# What you need to do
Word for word, copy out the entries below, but not the pictures in them.

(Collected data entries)

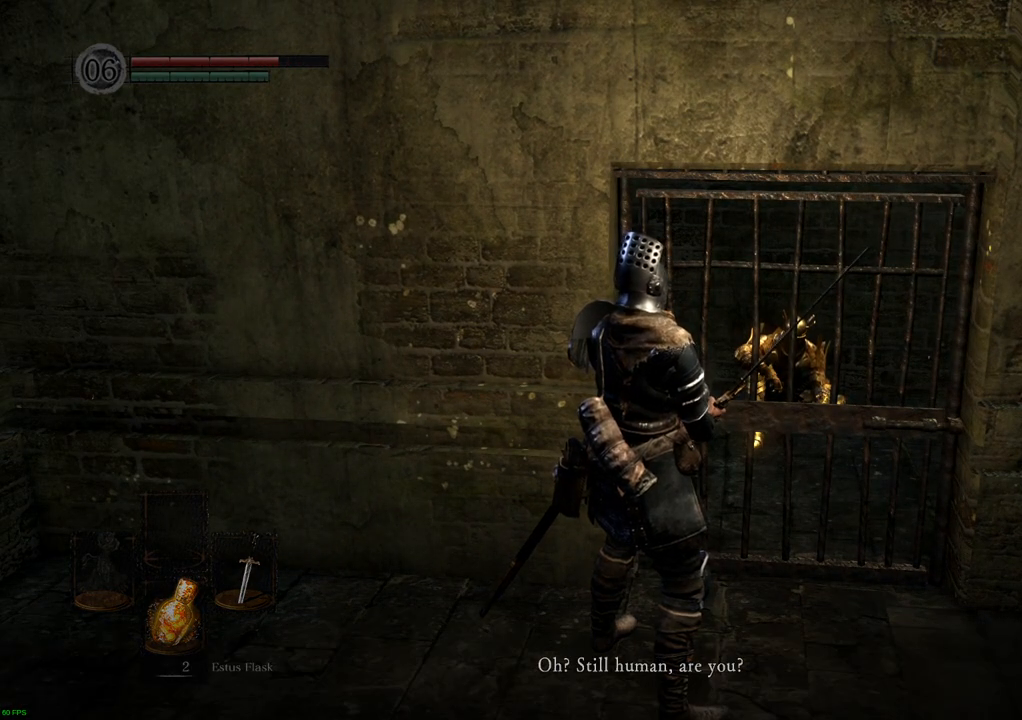
{"dt_ms": 500, "buttons": [], "left_stick": "center", "right_stick": "left", "events": [[400, "right_stick", "left"]]}
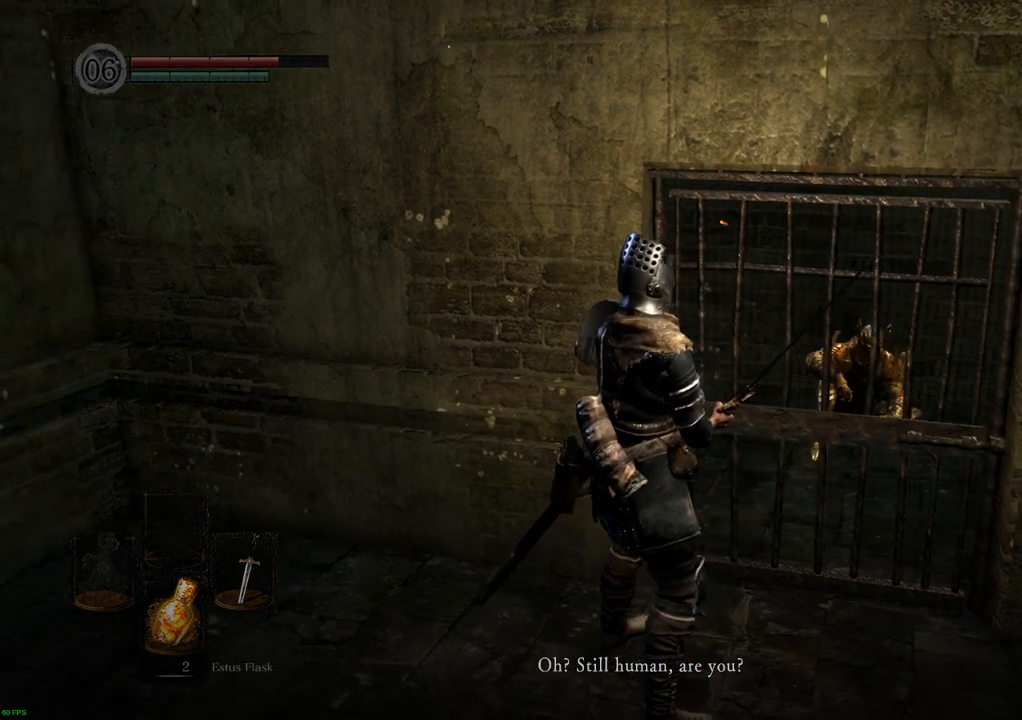
{"dt_ms": 500, "buttons": [], "left_stick": "center", "right_stick": "left", "events": []}
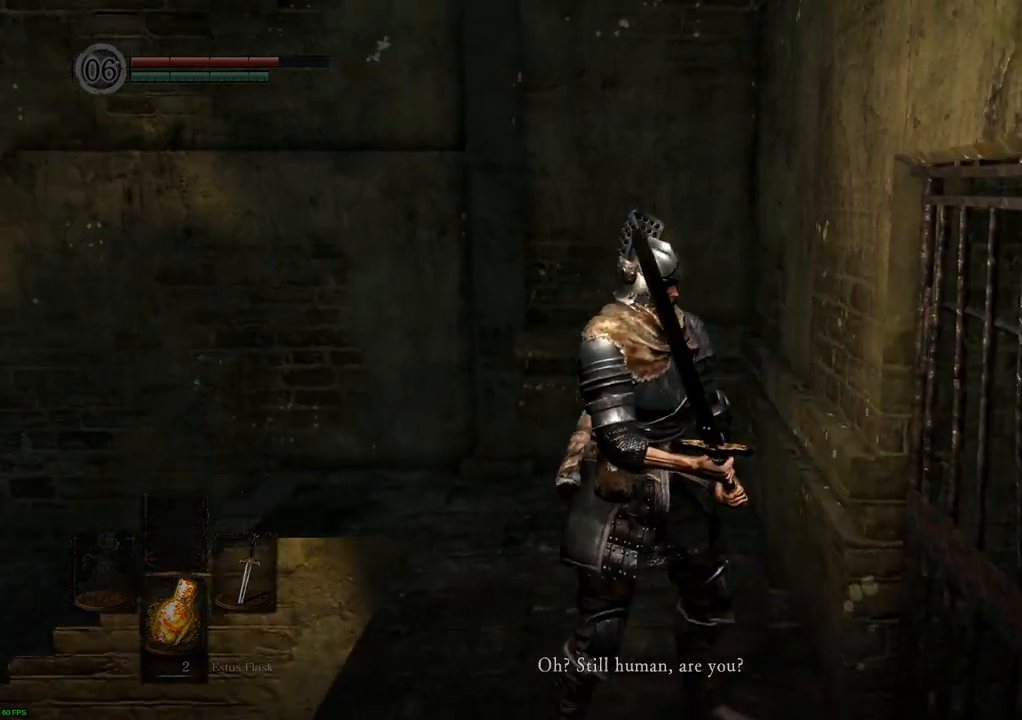
{"dt_ms": 500, "buttons": [], "left_stick": "center", "right_stick": "center", "events": [[283, "right_stick", "center"]]}
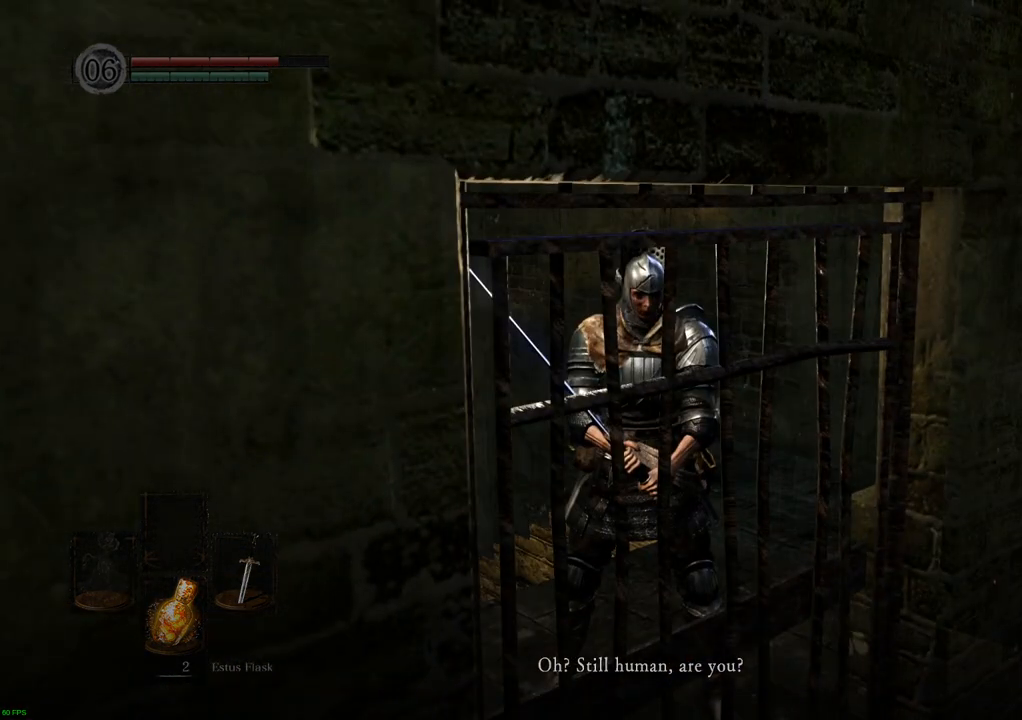
{"dt_ms": 500, "buttons": [], "left_stick": "center", "right_stick": "center", "events": []}
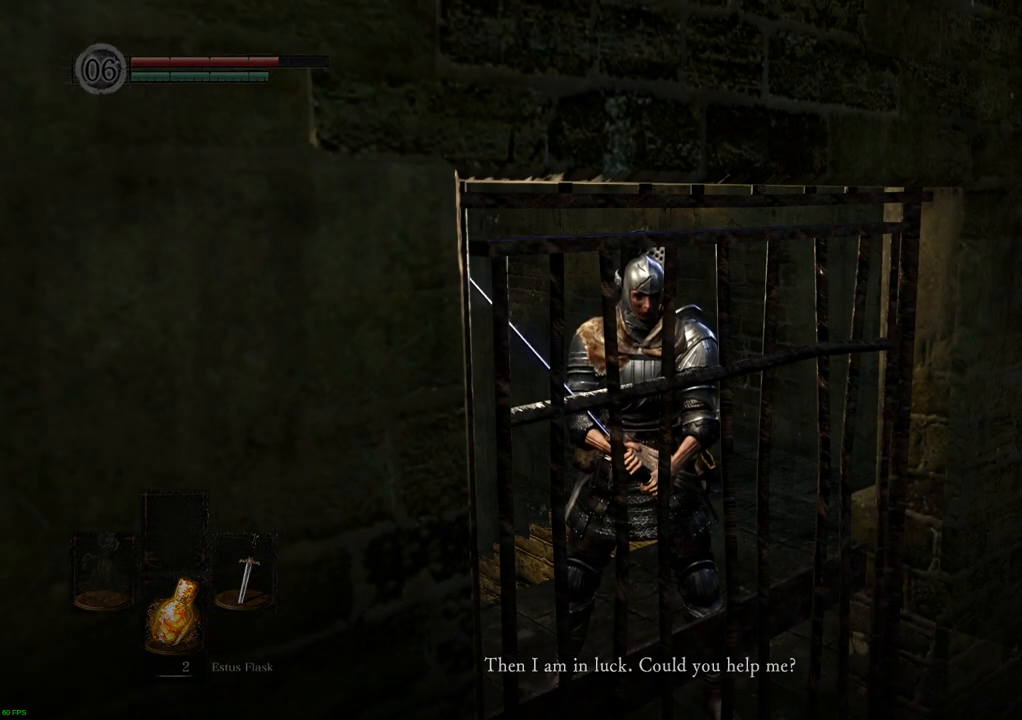
{"dt_ms": 500, "buttons": [], "left_stick": "center", "right_stick": "center", "events": []}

# Output
{"dt_ms": 500, "buttons": [], "left_stick": "center", "right_stick": "left", "events": [[400, "right_stick", "left"]]}
{"dt_ms": 500, "buttons": [], "left_stick": "center", "right_stick": "left", "events": []}
{"dt_ms": 500, "buttons": [], "left_stick": "center", "right_stick": "center", "events": [[283, "right_stick", "center"]]}
{"dt_ms": 500, "buttons": [], "left_stick": "center", "right_stick": "center", "events": []}
{"dt_ms": 500, "buttons": [], "left_stick": "center", "right_stick": "center", "events": []}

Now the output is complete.